Text segment =>
§ §
Container Lifecycle

Understand how containers move through different states and how Docker manages container lifecycle behavior internally.

Containers are not permanent machines.

They are temporary runtime environments that move through different states during their existence.

Understanding container lifecycle behavior is extremely important because modern container infrastructure depends heavily on:

  • starting containers
  • stopping containers
  • replacing containers
  • recreating containers
  • automating container management

Without understanding lifecycle behavior, many Docker operations can feel confusing.


High-Level Lifecycle

A container typically moves through several states:

Created
Running
Stopped
Removed

This lifecycle is one of the core Docker concepts.

Containers are designed to be:

temporary and replaceable

not permanent systems.


Container Creation

A container starts with creation.

For example:

docker create nginx

This command creates the container structure internally but does not start it.

At this stage Docker prepares:

  • writable container layer
  • networking configuration
  • metadata
  • runtime settings

The container now exists but is inactive.


Starting a Container

To start the container:

docker start <container>

Docker launches the container’s main process.

The container now enters the:

Running

state.

For example:

Image
Created Container
Running Container

Running State

When a container is running:

  • its main process is active
  • networking is available
  • logs are generated
  • filesystem changes can occur

Example:

docker ps

shows currently running containers.

This state is where the application actually performs work.


The Main Process Concept

One of Docker’s most important concepts is:

A container lives as long as its main process lives.

For example:

docker run ubuntu

may stop immediately because no long-running process exists.

But:

docker run nginx

keeps running because the Nginx server process stays active.

This process-oriented design is very different from virtual machines.


Stopping a Container

To stop a container:

docker stop web

Docker sends a termination signal to the main process.

Simplified flow:

Running Container
SIGTERM
Graceful Shutdown
Container Stops

The container still exists after stopping.

Only its active execution ends.


Forced Termination

Sometimes applications do not stop correctly.

Docker can force termination using:

docker kill web

Simplified behavior:

docker stop
graceful shutdown

docker kill
immediate termination

Force-killing containers should usually be avoided unless necessary.


Restarting Containers

Containers can also restart.

Example:

docker restart web

Simplified flow:

Stop Container
Start Container

This is commonly used during deployments or troubleshooting.


Removing Containers

Stopping a container does not remove it.

To delete it completely:

docker rm web

Simplified lifecycle:

Created
Running
Stopped
Removed

Once removed:

  • writable layer disappears
  • runtime metadata disappears
  • container-specific changes disappear

The image itself still remains locally.


Automatic Container Removal

Docker can automatically remove containers after exit.

Example:

docker run --rm ubuntu

Simplified behavior:

Container Stops
Docker Deletes Container Automatically

This is useful for temporary workloads and testing.


Paused Containers

Docker can also pause containers.

Example:

docker pause web

This temporarily freezes container processes.

Simplified model:

Running
Paused
Unpaused

Paused containers still exist in memory but do not actively execute.


Inspecting Lifecycle State

Docker provides status information through:

docker ps -a

Example:

Up
Exited
Created
Paused

This helps visualize container lifecycle behavior.
§ §
Supplied data =>
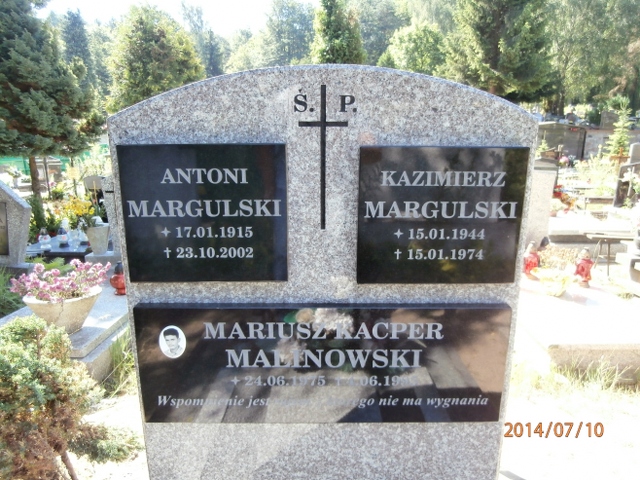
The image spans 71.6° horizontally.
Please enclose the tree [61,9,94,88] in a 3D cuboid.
[{"bbox_3d":[-15.469,-10.277,28.304,3.200,8.243,3.200,0,14,0],"label":"tree"}]

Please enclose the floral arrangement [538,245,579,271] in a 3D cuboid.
[{"bbox_3d":[1.720,0.133,3.200,0.260,0.180,0.220,0,14,0],"label":"floral arrangement"}]

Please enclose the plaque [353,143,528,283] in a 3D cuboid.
[{"bbox_3d":[0.274,-0.052,1.018,0.368,0.313,0.025,0,14,0],"label":"plaque"}]

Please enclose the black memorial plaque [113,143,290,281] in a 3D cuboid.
[{"bbox_3d":[-0.258,-0.057,1.014,0.368,0.313,0.025,0,14,0],"label":"black memorial plaque"}]

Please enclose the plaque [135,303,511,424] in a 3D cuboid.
[{"bbox_3d":[0.009,0.310,1.108,0.900,0.307,0.030,0,14,0],"label":"plaque"}]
§ §
Problem to work on => In the container lifecycle guide, what remains locally after a container is removed with docker rm?

Your solution => The image itself remains locally.